Video Soundtrack Generation by Aligning Emotions and Temporal Boundaries
This work addresses the problem of automatic video soundtrack generation for video content creators and music enthusiasts, providing an incremental improvement over existing models.
The authors tackled the problem of video soundtrack generation, achieving state-of-the-art results with their EMSYNC model, which outperformed existing models across all subjective metrics. EMSYNC demonstrated fine-grained timing control and expressive musical nuances.
We introduce EMSYNC, a video-based symbolic music generation model that aligns music with a video's emotional content and temporal boundaries. It follows a two-stage framework, where a pretrained video emotion classifier extracts emotional features, and a conditional music generator produces MIDI sequences guided by both emotional and temporal cues.

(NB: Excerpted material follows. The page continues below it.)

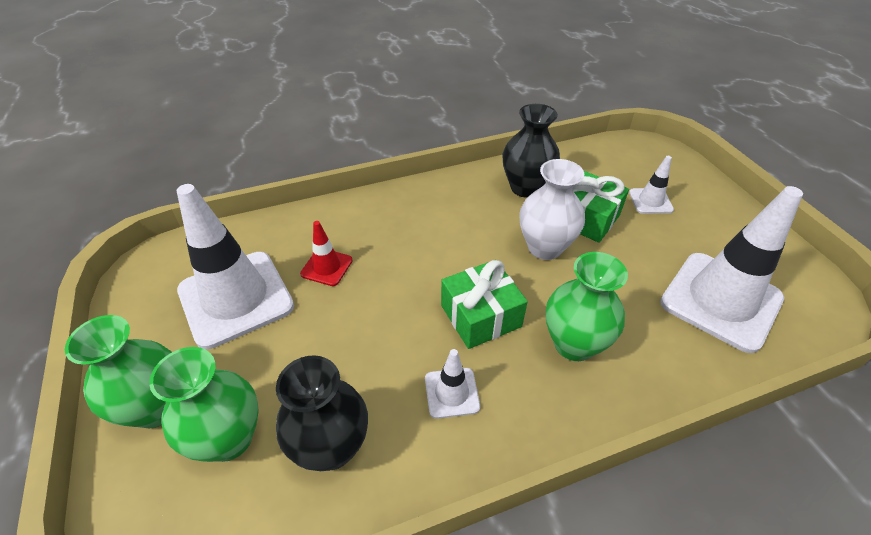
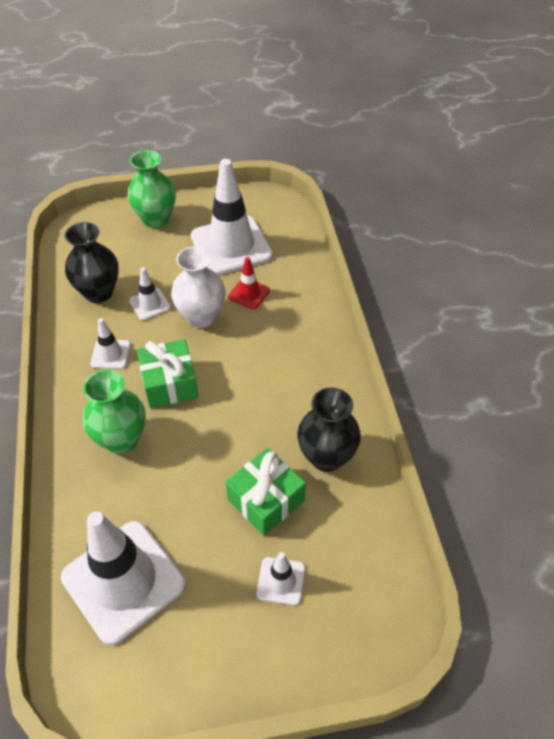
camera: 100 degrees right, 5 degrees up
(229, 439) = (123, 249): green vase -> none
(352, 368) = (150, 304): none -> white traffic cone
(545, 247) = (233, 449): white vase -> white vase (201, 317)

We introduce boundary offsets, a novel temporal conditioning mechanism that enables the model to anticipate and align musical chords with scene cuts. Unlike existing models, our approach retains event-based encoding, ensuring fine-grained timing control and expressive musical nuances. We also propose a mapping scheme to bridge the video emotion classifier, which produces discrete emotion categories, with the emotion-conditioned MIDI generator, which operates on continuous-valued valence-arousal inputs. In subjective listening tests, EMSYNC outperforms state-of-the-art models across all subjective metrics, for music theory-aware participants as well as the general listeners.